I’m going to write a poem about life & death, I said, but mostly about death. But you are always doing that, said D, your last poem was about death. The poem before that one was about death. In fact if you looked at all your writing, especially the poems, you would find pretty near nothing but death. A lot of the time you seem to be laughing about it, but that doesnt fool anyone.
Yes, but this time I am going to make it a real poem about life but mainly death, I’ll grant you that. None of that lacy Rilke death, none of that ho ho Vonnegut death. I mean real death or I should say real thinking about death. For instance? asked D. Well, for instance, take the way you feel like how awful it would be when you cant put an arm around a perfect waist, & there is that swelling out of hip upon which it is natural to rest an arm. How wonderful, and how terrible not to be able to look forward to that ever again.
You see? said D, you announce that you are going to say something straight about death, and there you are talking about life, as far as I can see. That’s just my point, I said. Death will be horrible because it won’t have anything of life in it, no matter how many fancypants graduate students have told me that you can’t really submerge yourself in life unless you are fully conscious of your death. They have all been reading Albert Camus lately, & they are so much wiser than I am.

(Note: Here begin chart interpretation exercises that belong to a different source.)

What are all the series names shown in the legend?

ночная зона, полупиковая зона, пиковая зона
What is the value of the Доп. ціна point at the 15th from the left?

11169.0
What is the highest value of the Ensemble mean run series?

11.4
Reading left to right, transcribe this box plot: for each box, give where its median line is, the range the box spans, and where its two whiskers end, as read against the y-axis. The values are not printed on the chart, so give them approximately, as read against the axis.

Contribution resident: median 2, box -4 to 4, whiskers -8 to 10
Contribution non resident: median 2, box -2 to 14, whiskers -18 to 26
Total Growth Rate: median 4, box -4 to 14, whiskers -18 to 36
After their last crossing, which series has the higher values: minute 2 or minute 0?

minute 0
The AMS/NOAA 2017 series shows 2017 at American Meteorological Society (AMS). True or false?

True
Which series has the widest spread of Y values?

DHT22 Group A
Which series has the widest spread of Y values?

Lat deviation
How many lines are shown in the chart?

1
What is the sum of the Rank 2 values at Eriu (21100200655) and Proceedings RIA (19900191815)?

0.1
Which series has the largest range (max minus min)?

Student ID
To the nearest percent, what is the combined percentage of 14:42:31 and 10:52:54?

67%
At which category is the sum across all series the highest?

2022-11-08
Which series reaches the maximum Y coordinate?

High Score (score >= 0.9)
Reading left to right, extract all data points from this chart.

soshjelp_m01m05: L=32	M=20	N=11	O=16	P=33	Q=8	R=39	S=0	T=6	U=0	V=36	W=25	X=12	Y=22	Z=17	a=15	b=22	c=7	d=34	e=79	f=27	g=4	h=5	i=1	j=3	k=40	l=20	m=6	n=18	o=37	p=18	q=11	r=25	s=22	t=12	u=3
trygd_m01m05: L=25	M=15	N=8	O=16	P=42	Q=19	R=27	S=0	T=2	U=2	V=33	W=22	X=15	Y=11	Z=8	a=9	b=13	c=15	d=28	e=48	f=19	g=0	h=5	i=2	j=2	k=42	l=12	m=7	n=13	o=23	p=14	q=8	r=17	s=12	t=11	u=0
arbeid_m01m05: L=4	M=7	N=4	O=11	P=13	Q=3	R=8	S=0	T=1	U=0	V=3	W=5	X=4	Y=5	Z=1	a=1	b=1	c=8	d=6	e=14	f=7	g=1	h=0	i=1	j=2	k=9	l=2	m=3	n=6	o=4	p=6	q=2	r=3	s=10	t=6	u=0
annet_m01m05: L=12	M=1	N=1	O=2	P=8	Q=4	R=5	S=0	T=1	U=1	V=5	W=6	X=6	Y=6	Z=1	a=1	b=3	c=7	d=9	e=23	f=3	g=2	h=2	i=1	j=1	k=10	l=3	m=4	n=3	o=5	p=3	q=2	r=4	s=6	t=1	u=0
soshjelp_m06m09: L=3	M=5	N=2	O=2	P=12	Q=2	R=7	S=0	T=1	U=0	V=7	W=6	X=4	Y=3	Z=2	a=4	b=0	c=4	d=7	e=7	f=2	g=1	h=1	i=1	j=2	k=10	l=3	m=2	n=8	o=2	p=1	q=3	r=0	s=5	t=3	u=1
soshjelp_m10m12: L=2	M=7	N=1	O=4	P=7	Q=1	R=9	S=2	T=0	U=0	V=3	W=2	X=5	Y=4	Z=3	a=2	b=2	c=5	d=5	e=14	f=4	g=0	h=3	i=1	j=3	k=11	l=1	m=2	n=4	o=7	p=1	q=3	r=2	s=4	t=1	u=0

I suppose you are using all of the things I have been saying as part of your poem, said D. Of course, I said. You are to this poem as a swelling out of lovely hip is to an arm that has snaked around a dear waist.
Just then I realized that I had made D up in my imagination, & now there was no D at all, & I had to forget about writing another poem about life & death, but especially about death, especially about death from a straight point of view, because M came into the room while I was typing & had a persistent gripe about C, & no matter how interrupted I managed to make myself look on the chair in front of the keyboard, M just kept on & on till the poem had followed D to some place we will never find the way to.